The point, cyber defense experts try to drill home, is that if left unprotected smart grid technologies could open up a new front for hacker groups intent on not just stealing data but destabilizing the U.S. economy.

In the case of money fraud, consumers could tick their meters backward or bypass it entirely to lower the cost of electricity bills. Cyber intruders could detect when residents are at home or away, and data on home appliance usage could be shared unknowingly with marketers, Jun said.

In a worst-case scenario, cyber terrorists could deliberately cripple huge swathes of the country by hacking into transmission networks and remotely coordinating electricity overloads that would blow up transformers and power equipment.

Researchers have already revealed security vulnerabilities in existing smart grid infrastructure. In a 2010 study of three utilities’ smart meter networks, computer security experts at Washington, D.C.-based InGuardians Inc. found they could wirelessly hack the meters from a laptop and remotely turn off a customer’s power.

Jun said he has seen cases where researchers were able to change meters’ software without authorization, allowing the team to independently control the meter.

Sindhu of IDC Energy Insights is cautiously optimistic about utilities’ cyber defenses. He said that not all of the installed smart meters are at risk and that utilities could still manage vulnerabilities by reinforcing existing computer systems and possibly adding new cyber tools — though adding security measures after the fact would prove daunting and costly.

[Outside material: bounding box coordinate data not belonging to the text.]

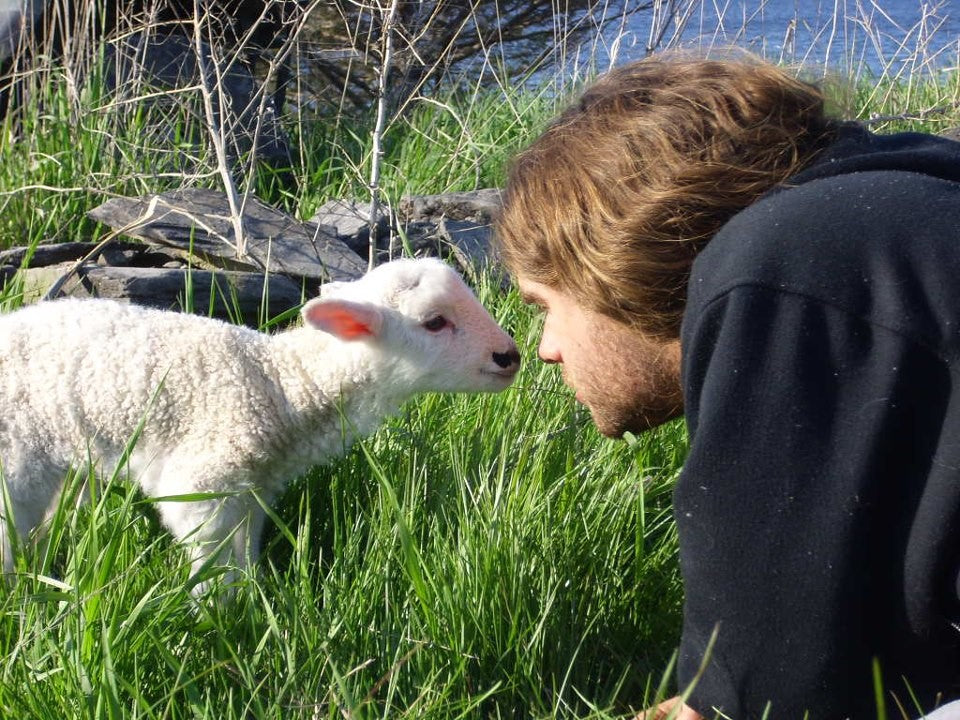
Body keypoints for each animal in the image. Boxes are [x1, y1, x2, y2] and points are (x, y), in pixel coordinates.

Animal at [0, 256, 520, 592]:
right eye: (434, 322)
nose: (510, 357)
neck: (281, 384)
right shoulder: (202, 485)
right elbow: (210, 561)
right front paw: (216, 617)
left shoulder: (253, 490)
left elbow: (243, 554)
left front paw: (253, 603)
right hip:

Currently, utilities and third-party technology providers aren’t required to fall in line with national security or technology standards for their smart meters.

Ongoing National Review

On the transmission side of the grid, the North American Electric Reliability Corporation (NERC) requires all bulk power system owners, operators and users to follow a series of cyber security rules for monitoring, assessing and managing the nation’s critical infrastructure. For now, smart meter security is guided only by an ongoing review process of the best available state or corporate security protocols.

“There are some utilities focusing on solving early security roadblocks, [but] every utility is doing it in their own way,” Sindhu said.

The National Institute of Standards and Technology (NIST) is leading the review process in collaboration with service providers, utilities, regulators, academics and federal agencies.

The institute has put out smart grid security and privacy guidelines, though it has yet to formally adopt any measures.

“Having such a large, varied group of experts participating ensures that we are getting a fair view of what is already out there and how to protect” smart grid technologies, said Marianne Swanson, a senior adviser at NIST and chair of the Cyber Security Working Group.

The 650-member working group is part of a larger Smart Grid Interoperability Panel, which also houses a testing and certification group and an architecture group. The cyber security team in September published a three-volume report on smart grid guidelines meant to alert public utilities commissions of issues that need resolved.

“It is fundamental that as we start to build this [grid] that we build it with security in it rather than try and bolt it on after the fact,” she said. “The more word we get out, the better. Otherwise, people will start building in a vacuum.”

Sindhu of IDC Energy Insights said that although mandatory meter standards could boost investments by utilities in cyber security, a mere “checkbox compliance” strategy would still not be sufficient for securing the nation’s smart grid infrastructure.

“It is not only about putting a technology out there,” he said. “It is also about the [security] process and the people at the same time.”